Through extracts from Rebecca’s journal, One Yellow Door: A Memoir of Love and Loss, Faith and Infidelity explores the conflicting emotions and complex ethics of infidelity in marriage where one partner is severely disabled. It is about a re-thinking of traditional faith and the discovery of a new, deeper spirituality, and ultimately about the indestructibility of love.

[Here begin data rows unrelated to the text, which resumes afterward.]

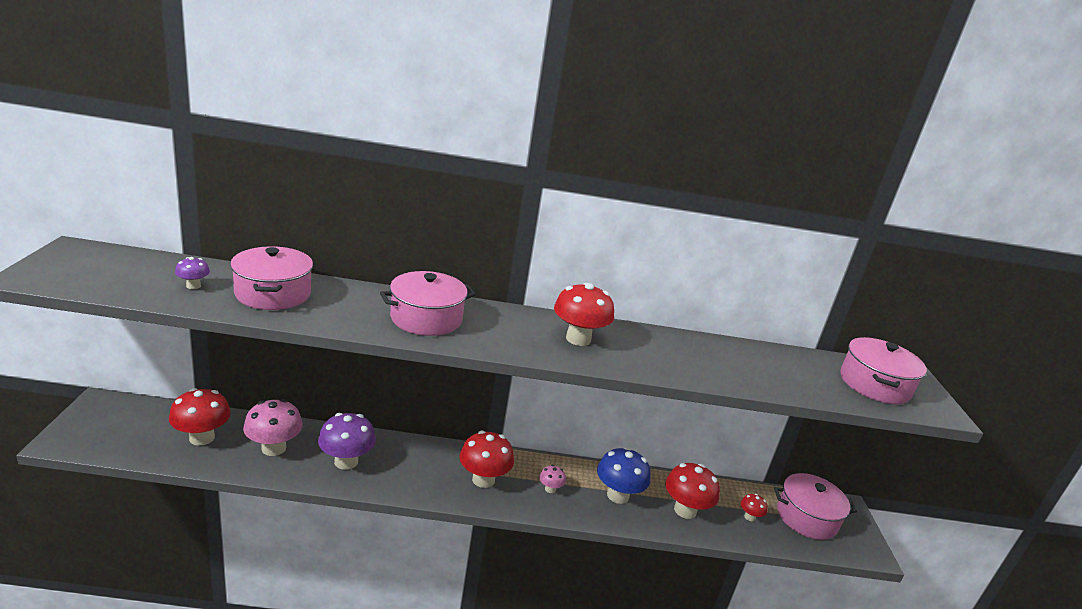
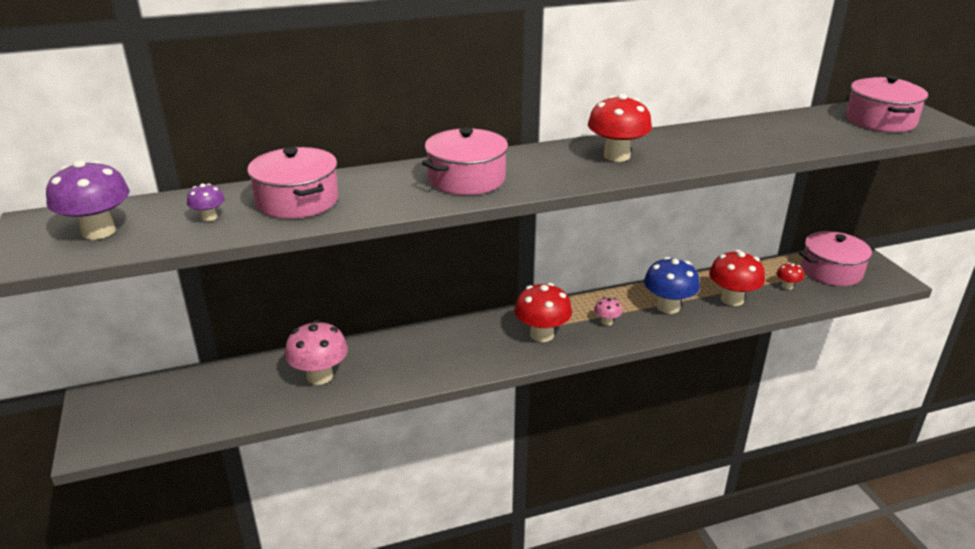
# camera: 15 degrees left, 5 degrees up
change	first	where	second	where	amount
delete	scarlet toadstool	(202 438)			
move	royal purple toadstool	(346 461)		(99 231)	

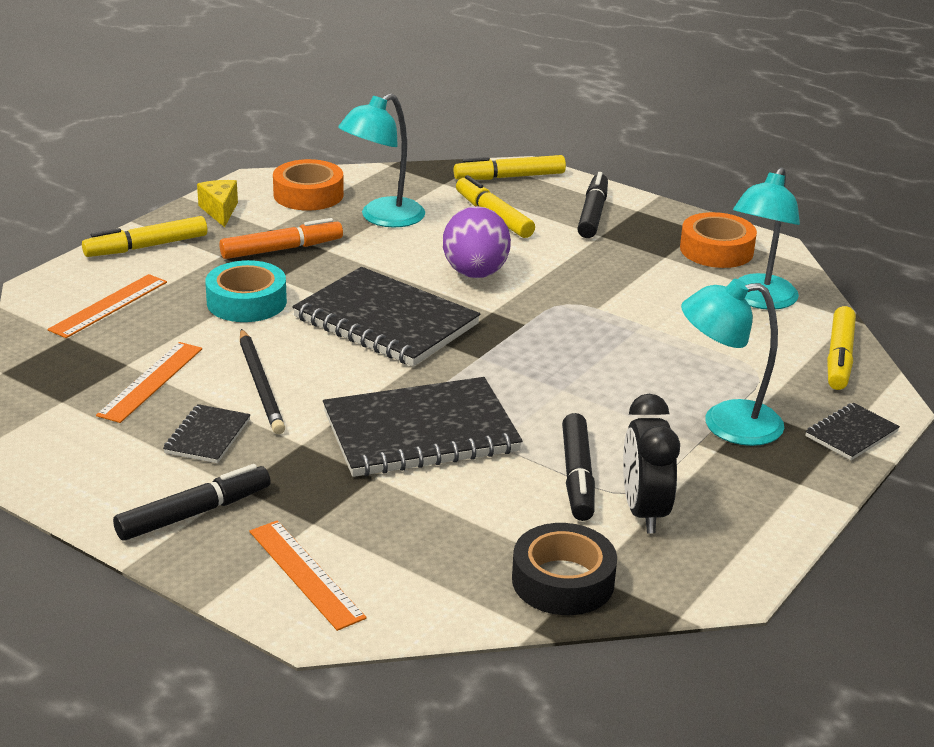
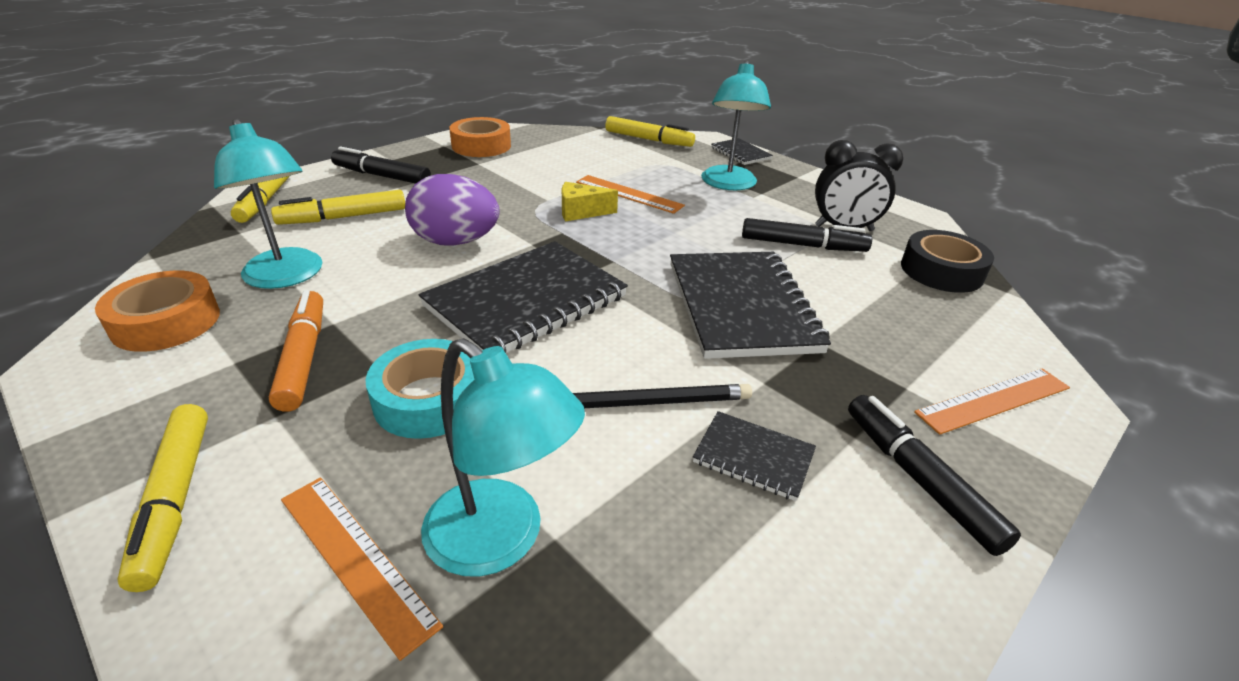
# camera: 80 degrees left, 5 degrees up
change	first	where	second	where	amount
move	orange measuring stick	(150 381)		(628 194)	
move	yellow cheese wedge	(220 211)		(581 212)	
move	teal reading lamp	(759 300)		(501 540)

Supported by an Arts Council grant, Rebecca embarked on the TLC Chapter and Verse mentorship programme to complete an initial draft of this book. We are so pleased that One Yellow Door will be published this month by Darton, Longman & Todd. The book has already enjoyed coverage in The Guardian, and we look forward to seeing Rebecca interviewed on the Lorraine Kelly Show in November. This is a brave and difficult book, described by Rebecca’s TLC mentor, Sara Maitland, as “[a] small book about all the truly big things: love, loss, tragedy, joy, purpose, pain and laughter.” We very much look forward to reading it in its final, published format.

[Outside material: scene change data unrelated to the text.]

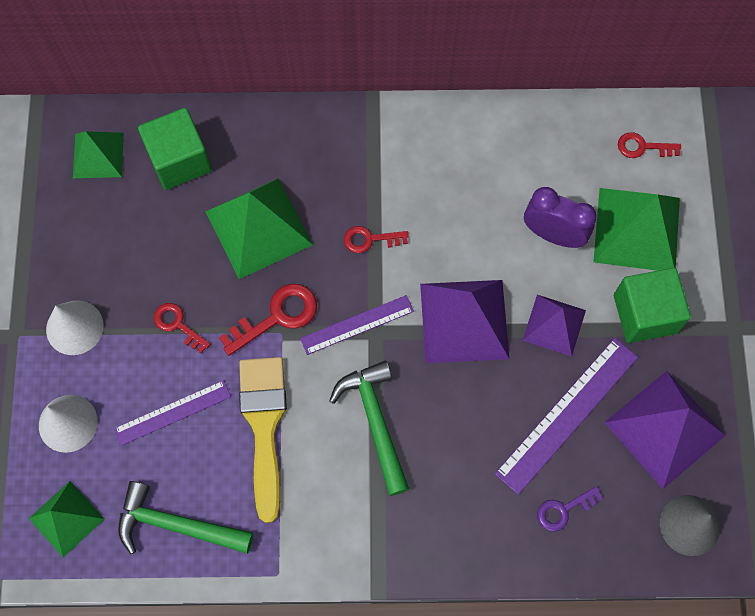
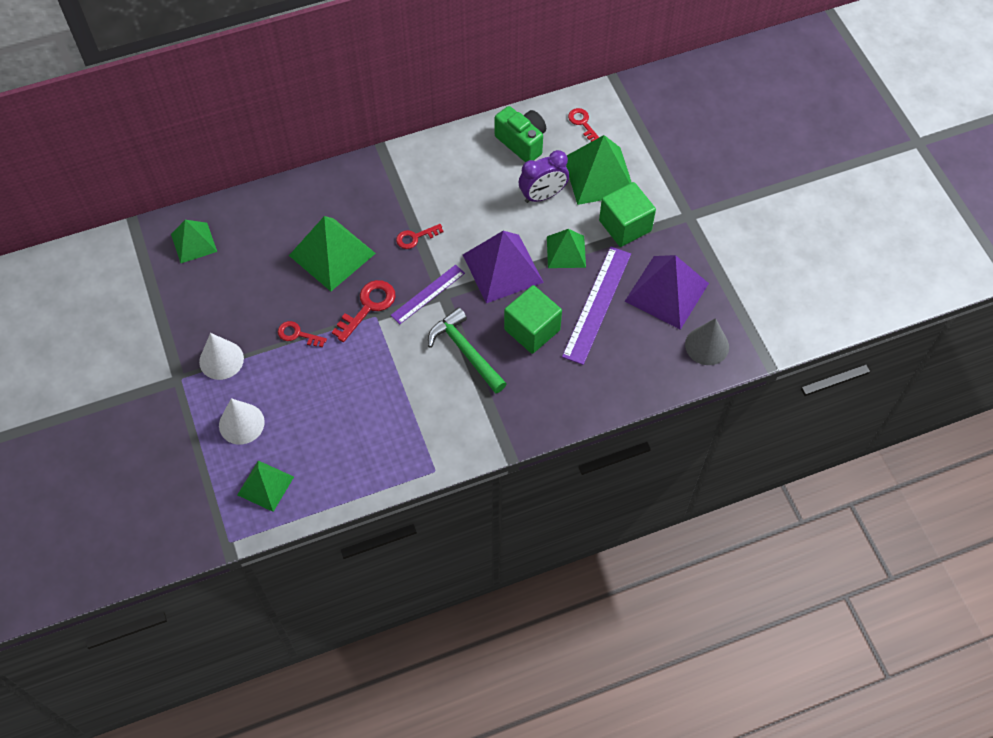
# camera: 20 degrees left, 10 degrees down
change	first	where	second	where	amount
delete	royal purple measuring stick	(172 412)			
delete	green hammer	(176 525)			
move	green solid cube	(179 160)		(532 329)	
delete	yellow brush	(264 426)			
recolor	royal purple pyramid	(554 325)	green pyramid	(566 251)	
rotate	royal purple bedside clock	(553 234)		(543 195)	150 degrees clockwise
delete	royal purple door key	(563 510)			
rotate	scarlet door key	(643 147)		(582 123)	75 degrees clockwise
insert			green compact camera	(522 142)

Talking about her journey through the TLC mentoring scheme, Rebecca said:
What most people need from a mentor – well I did anyway – is someone who combines empathy, with a keen critical ability and the personality to give you a sharp kick up the rear end when your self confidence is withering. I had just such a mentor in Sara Maitland, so intelligently chosen for me by TLC. In fact, without the encouragement of TLC and an ACE grant, I know this book would never have been written.
It took a year or two, and there were many moments when I despaired. This sort of intimate story isn’t easy to articulate, but Sara had just published A Book of Silence, also written up from her journals, and so she understood exactly how hard it was to translate notes written in the intensity of the moment into a readable narrative.
The experience of having someone by your side, as it were, while you struggled alone at your desk, forcing out words, fluctuating between elation and doubt – which I think we all do – was so reassuring. And when I got utterly stuck with the structure, there was someone of vast experience who would gently steer me onto the right path, without ever making the decisions for me. I can’t find words to thank, Sara, TLC and the Arts Council, for helping this work come to fruition.
An extract from the book:
“My dear Jack – before I met you my life seemed like a train pulling a trail of empty carriages, and then there you were, and suddenly most of them were full – with people and noise and laughter, with faith and vision and your extraordinary, electric vitality….
So now, my love, I know the worst. Your brain is shrinking inside your skull. You are going to disintegrate very slowly, mind and body. You will feel our loving in rags and your God absent and I will hold you to my breast and cradle the shell of your skull, for you will have gone, my lover, my dear one. But not quite….
I know that I cannot bear the pain of Jack’s situation any longer, unrelieved. To survive and provide him with the buoyant atmosphere he wants, I have to have hopes and horizons beyond him. These horizons have included another person.”